” Should you press that panic button and cut down costs on brand imperatives as your CFO just advised for the umpteenth time on the pretext that sales are low? Despite what that professor said at your MBA school in the 90s, recent and deeper insights have proven that the opposite is actually the smart way forward.”
As the spectre of official recession loomed ever closer, the times have been strategic indeed for businesses on the Nigerian terrain. The country’s GDP recorded a negative growth of -0.36 percent during the first quarter of 2016 (National Bureau of Statistics). With the eventual reality of a second quarter negative index in June, the back-to-back negative GDP indices have now officially confirmed Nigeria’s economic recession status. What will this portend for your business fortune and branding efforts? This is the question.
The prior brand capital you have shored up and the communications priorities you adopt now will determine your ability to withstand the shocks and your long-term brand sustainability. Should you press that panic button and cut down costs on brand imperatives as your CFO just advised for the umpteenth time on the pretext that sales are low? Despite what that professor said at your MBA school in the 90s, recent and deeper insights have proven that the opposite is actually the smart way forward. Recession is not the time to compromise on brand investment but to actually step it up, albeit strategically, especially for long-sighted brand value that is often lost on less strategic CEOs. Big businesses thrive on big thinking.
Consumers, unfortunately, can be very capricious especially if brand loyalty has not been deeply established (check your brand capital quotient). Customers are key assets that must be courted and nurtured on sustained basis. The atmosphere of psychological disincentive to purchase during a recession makes this philosophy to become even more important to coax out sustained interests and reduce chances of apathy for your products or services. Furthermore, branding entrenchment in this period is critical for brand loyalty and reduces the potential of your consumers jettisoning your brand for ‘’recession-friendly’’ products/services.

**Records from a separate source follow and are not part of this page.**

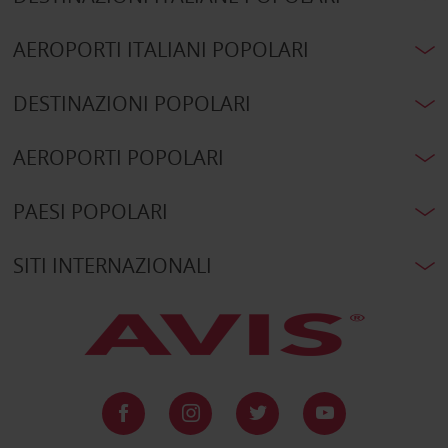
AEROPORTI ITALIANI POPOLARI
DESTINAZIONI POPOLARI
AEROPORTI POPOLARI
PAESI POPOLARI
SITI INTERNAZIONALI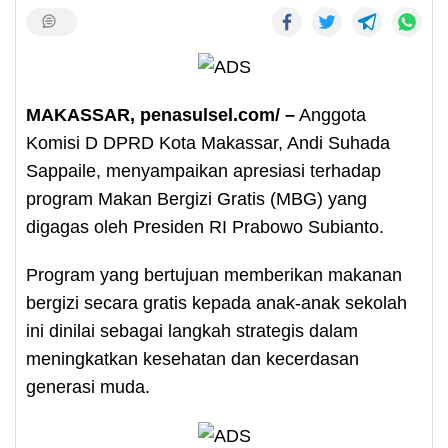
MAKASSAR, penasulsel.com/ –
Anggota
Komisi D DPRD Kota Makassar, Andi Suhada
Sappaile, menyampaikan apresiasi terhadap
program Makan Bergizi Gratis (MBG) yang
digagas oleh Presiden RI Prabowo Subianto.
Program yang bertujuan memberikan makanan
bergizi secara gratis kepada anak-anak sekolah
ini dinilai sebagai langkah strategis dalam
meningkatkan kesehatan dan kecerdasan
generasi muda.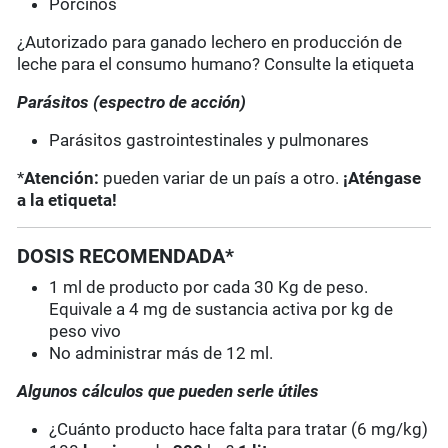
Porcinos
¿Autorizado para ganado lechero en producción de
leche para el consumo humano? Consulte la etiqueta
Parásitos (espectro de acción)
Parásitos gastrointestinales y pulmonares
*
Atención:
pueden variar de un país a otro.
¡Aténgase
a la etiqueta!
DOSIS RECOMENDADA*
1 ml de producto por cada 30 Kg de peso.
Equivale a 4 mg de sustancia activa por kg de
peso vivo
No administrar más de 12 ml.
Algunos cálculos que pueden serle útiles
¿Cuánto producto hace falta para tratar (6 mg/kg)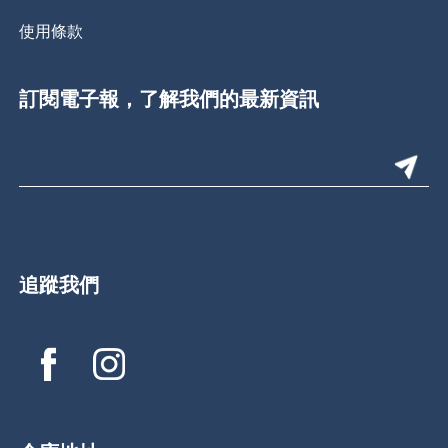
使用條款
訂閱電子報，了解我們的最新資訊
追蹤我們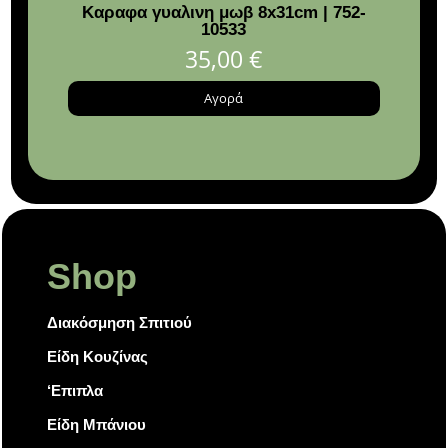
Καραφα γυαλινη μωβ 8x31cm | 752-
Icel
10533
15
35,00
€
Αγορά
Shop
Διακόσμηση Σπιτιού
Είδη Κουζίνας
‘Επιπλα
Είδη Μπάνιου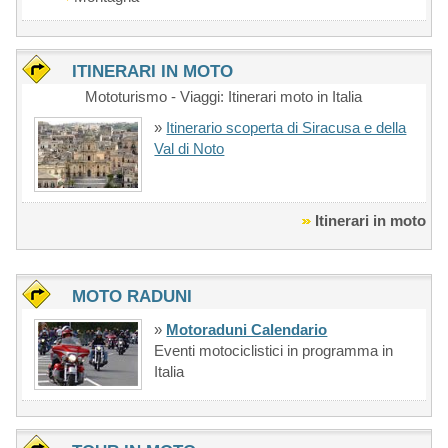
ITINERARI IN MOTO
Mototurismo - Viaggi: Itinerari moto in Italia
»
Itinerario scoperta di Siracusa e della
Val di Noto
Itinerari in moto
MOTO RADUNI
»
Motoraduni Calendario
Eventi motociclistici in programma in
Italia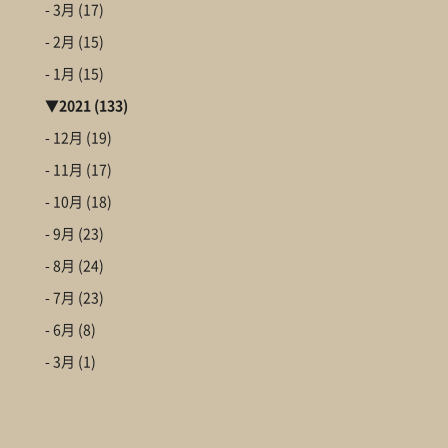
- 3月
(17)
- 2月
(15)
- 1月
(15)
▼
2021
(133)
- 12月
(19)
- 11月
(17)
- 10月
(18)
- 9月
(23)
- 8月
(24)
- 7月
(23)
- 6月
(8)
- 3月
(1)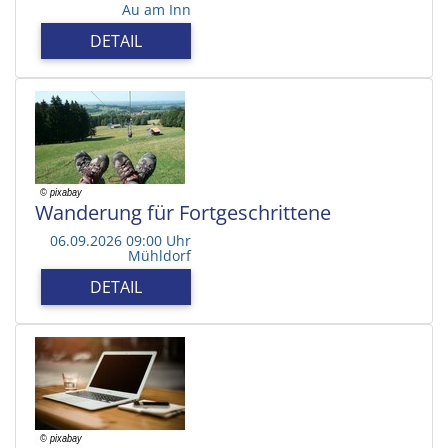
Au am Inn
DETAIL
Wanderung für Fortgeschrittene
06.09.2026 09:00 Uhr
Mühldorf
DETAIL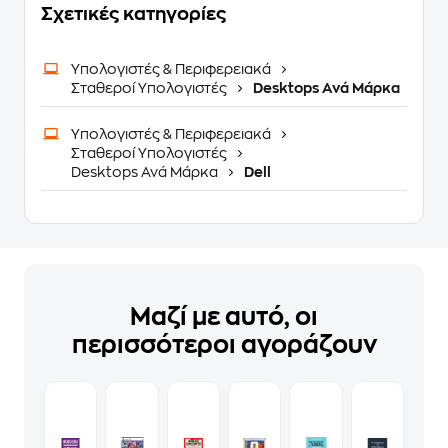
Σχετικές κατηγορίες
Υπολογιστές & Περιφερειακά
Σταθεροί Υπολογιστές
Desktops Ανά Μάρκα
Υπολογιστές & Περιφερειακά
Σταθεροί Υπολογιστές
Desktops Ανά Μάρκα
Dell
Μαζί με αυτό, οι
περισσότεροι αγοράζουν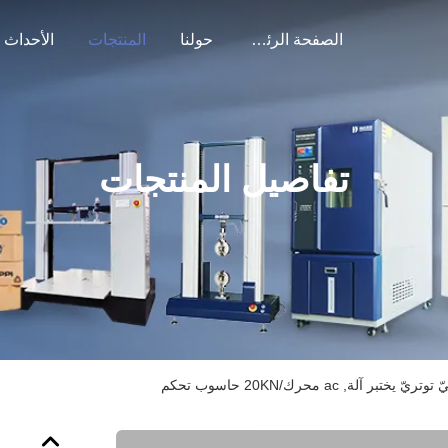
الصفحة الرئيسية
حولنا
المنتجات
الأحداث
تفاصيل المنتجات
تبر آلة, ac محرك/20KN حاسوب تحكم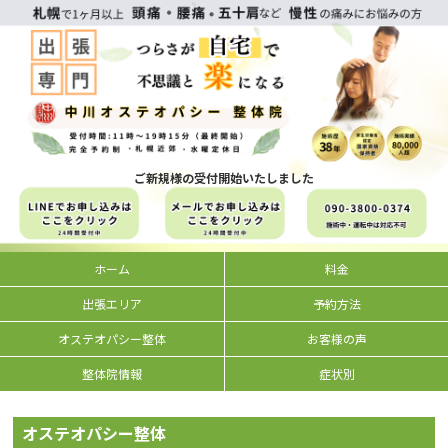
ご新規様の受付開始いたしました
ホーム
料金
出張エリア
予約方法
オステオパシー整体
お客様の声
整体院情報
症状別
オステオパシー整体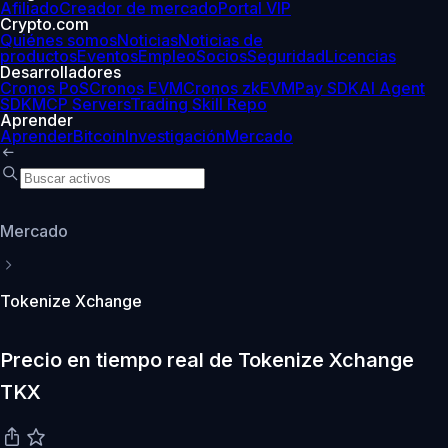
Afiliado
Creador de mercado
Portal VIP
Crypto.com
Quiénes somos
Noticias
Noticias de
productos
Eventos
Empleo
Socios
Seguridad
Licencias
Desarrolladores
Cronos PoS
Cronos EVM
Cronos zkEVM
Pay SDK
AI Agent
SDK
MCP Servers
Trading Skill Repo
Aprender
Aprender
Bitcoin
Investigación
Mercado
Mercado
Tokenize Xchange
Precio en tiempo real de Tokenize Xchange
TKX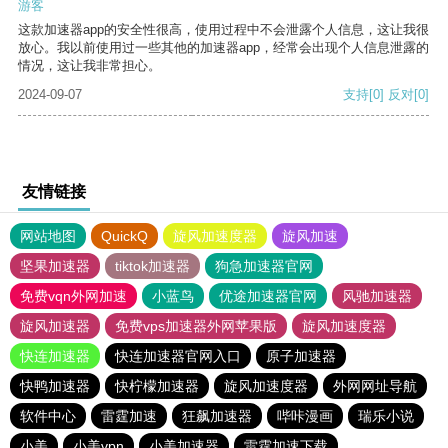
游客
这款加速器app的安全性很高，使用过程中不会泄露个人信息，这让我很
放心。我以前使用过一些其他的加速器app，经常会出现个人信息泄露的
情况，这让我非常担心。
2024-09-07
支持
[0]
反对
[0]
友情链接
网站地图
QuickQ
旋风加速度器
旋风加速
坚果加速器
tiktok加速器
狗急加速器官网
免费vqn外网加速
小蓝鸟
优途加速器官网
风驰加速器
旋风加速器
免费vps加速器外网苹果版
旋风加速度器
快连加速器
快连加速器官网入口
原子加速器
快鸭加速器
快柠檬加速器
旋风加速度器
外网网址导航
软件中心
雷霆加速
狂飙加速器
哔咔漫画
瑞乐小说
小美
小美vpn
小美加速器
雷霆加速下载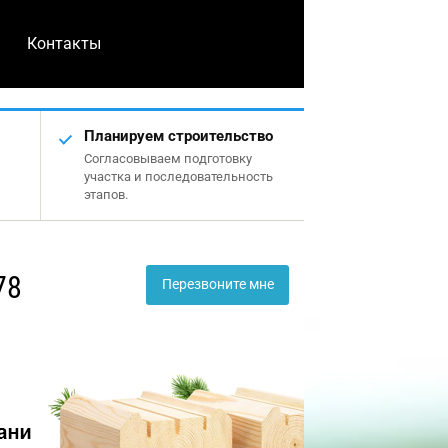
Контакты
Планируем строительство
Согласовываем подготовку
участка и последовательность
этапов.
78
Перезвоните мне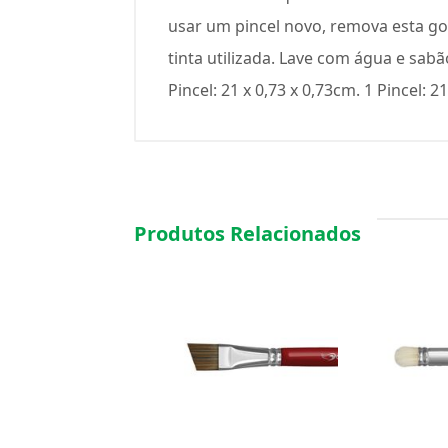
usar um pincel novo, remova esta go
tinta utilizada. Lave com água e sabão
Pincel: 21 x 0,73 x 0,73cm. 1 Pincel: 21
Produtos Relacionados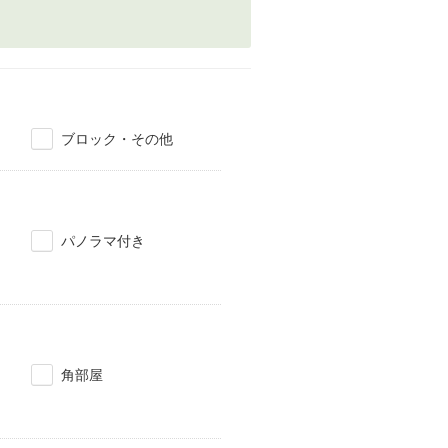
ブロック・その他
パノラマ付き
角部屋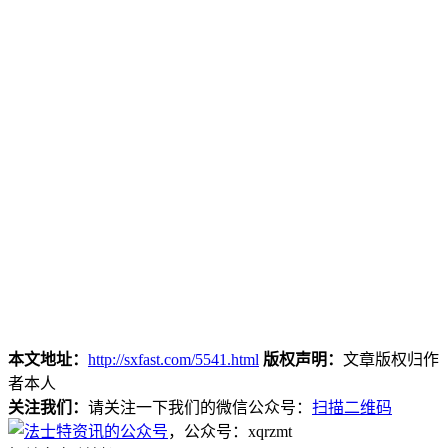
本文地址：
http://sxfast.com/5541.html
版权声明：
文章版权归作
者本人
关注我们：
请关注一下我们的微信公众号：
扫描二维码
，公众号：xqrzmt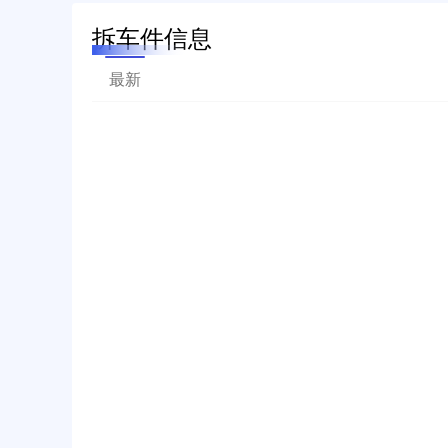
拆车件信息
最新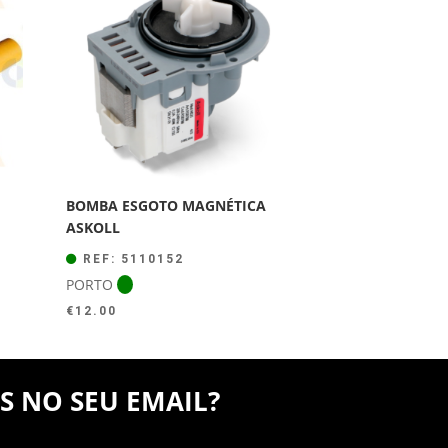
BOMBA ESGOTO MAGNÉTICA
ASKOLL
REF: 5110152
PORTO
€
12.00
S NO SEU EMAIL?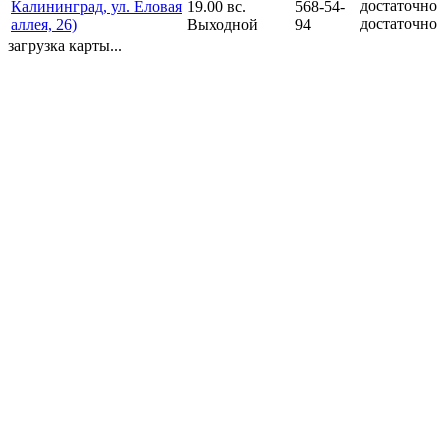
Калининград, ул. Еловая
19.00 вс.
568-54-
достаточно
аллея, 26)
Выходной
94
загрузка карты...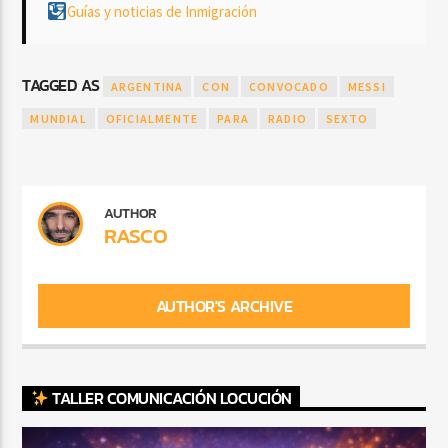
Guías y noticias de Inmigración
TAGGED AS
ARGENTINA
CON
CONVOCADO
MESSI
MUNDIAL
OFICIALMENTE
PARA
RADIO
SEXTO
AUTHOR
RASCO
AUTHOR'S ARCHIVE
TALLER COMUNICACIÓN LOCUCIÓN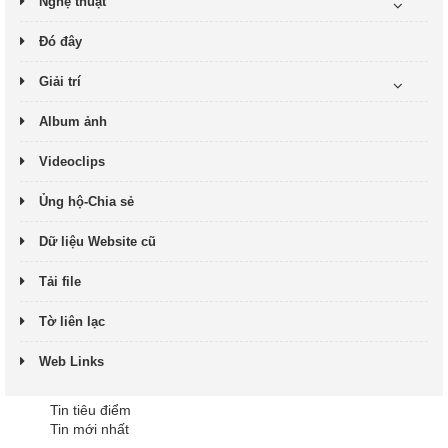
Nghệ thuật
Đó đây
Giải trí
Album ảnh
Videoclips
Ủng hộ-Chia sẻ
Dữ liệu Website cũ
Tải file
Tờ liên lạc
Web Links
Tin tiêu điểm
Tin mới nhất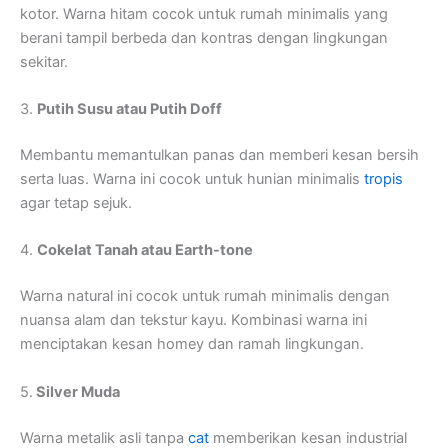
kotor. Warna hitam cocok untuk rumah minimalis yang
berani tampil berbeda dan kontras dengan lingkungan
sekitar.
3.
Putih Susu atau Putih Doff
Membantu memantulkan panas dan memberi kesan bersih
serta luas. Warna ini cocok untuk hunian minimalis
tropis
agar tetap sejuk.
4.
Cokelat Tanah atau Earth-tone
Warna natural ini cocok untuk rumah minimalis dengan
nuansa alam dan tekstur kayu. Kombinasi warna ini
menciptakan kesan homey dan ramah lingkungan.
5.
Silver Muda
Warna metalik asli tanpa
cat
memberikan kesan industrial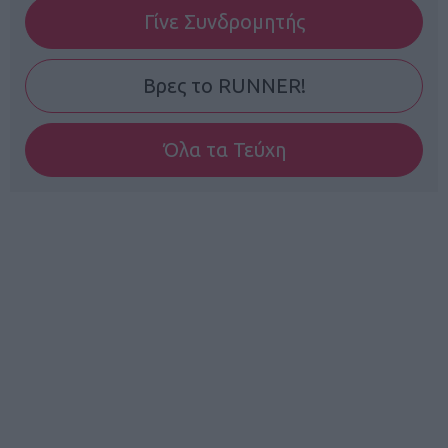
Γίνε Συνδρομητής
Βρες το RUNNER!
Όλα τα Τεύχη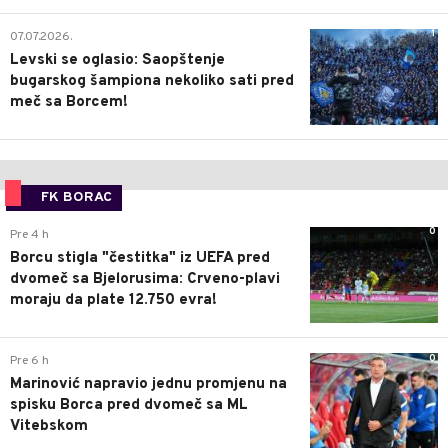
1
07.07.2026.
Levski se oglasio: Saopštenje
bugarskog šampiona nekoliko sati pred
meč sa Borcem!
FK BORAC
0
Pre 4 h
Borcu stigla "čestitka" iz UEFA pred
dvomeč sa Bjelorusima: Crveno-plavi
moraju da plate 12.750 evra!
0
Pre 6 h
Marinović napravio jednu promjenu na
spisku Borca pred dvomeč sa ML
Vitebskom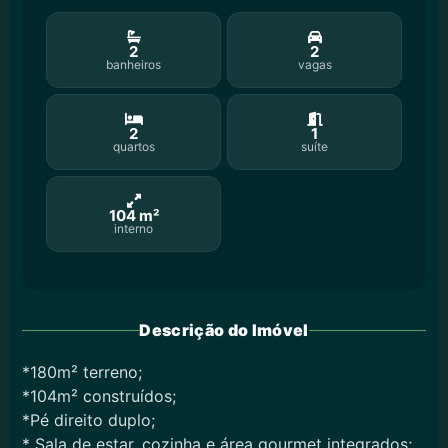
2
2
banheiros
vagas
2
1
quartos
suíte
104 m²
interno
Descrição do Imóvel
*180m² terreno;
*104m² construídos;
*Pé direito duplo;
* Sala de estar, cozinha e área gourmet integrados;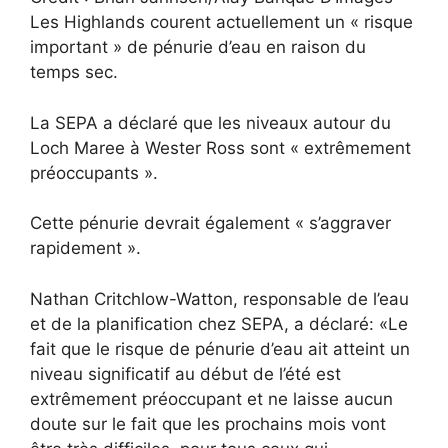
Les Highlands courent actuellement un « risque
important » de pénurie d’eau en raison du
temps sec.
La SEPA a déclaré que les niveaux autour du
Loch Maree à Wester Ross sont « extrêmement
préoccupants ».
Cette pénurie devrait également « s’aggraver
rapidement ».
Nathan Critchlow-Watton, responsable de l’eau
et de la planification chez SEPA, a déclaré: «Le
fait que le risque de pénurie d’eau ait atteint un
niveau significatif au début de l’été est
extrêmement préoccupant et ne laisse aucun
doute sur le fait que les prochains mois vont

As some companies slack off on branding and marketing endeavours due to rising business costs and scarce disposable income, the situation opens up a strategic window for the discerning to seize market share through tactical visibility, improved brand image and appreciation. Beware that in a recession (which has now become official for Nigeria), consumer fickleness increases by up 50% in the first year due to cost sensitivities. This means that today’s consumer is virtually on the edge of her seat, awaiting the slightest erosion of brand perception to jump ship; a subliminal preference dynamism accentuated by austerity. This observation should be considered in your brand sustainability realities.
Furthermore, in a climate of dwindling purchasing power where every kobo spent seeks a cost effectiveness justification in the subconscious of the consumer, you need to intensify efforts to provide brand justification on why yours must command patronage over competition. Although marketing can be a subjective persuasion, it is still the market, shaped by what you do and not do, that decides your rewards objectively. So what is your (unique) brand proposition? Research shows that at least 60% of consumers will continue to patronise a strongly branded product despite competing lower-priced alternatives due to emotional and psychological brand endearment.
Recession never lasts forever. Where will your brand be positioned on the morning after? Consistency of branding efforts produces customer attraction, endearment and loyalty, as well as ‘unsolicited marketing’ of your brand by referrals and ultimately market share consolidation. So whilst this is a good time to surgically eliminate all unnecessary costs (yes, including those frivolous ‘marketing’ activities that even the janitor knows do not add value), maintaining core-branding interventions is non-negotiable. A period of recession is, therefore, not the time to step down on branding efforts but a window of opportunity to reposition your brand and make every kobo spent worth it.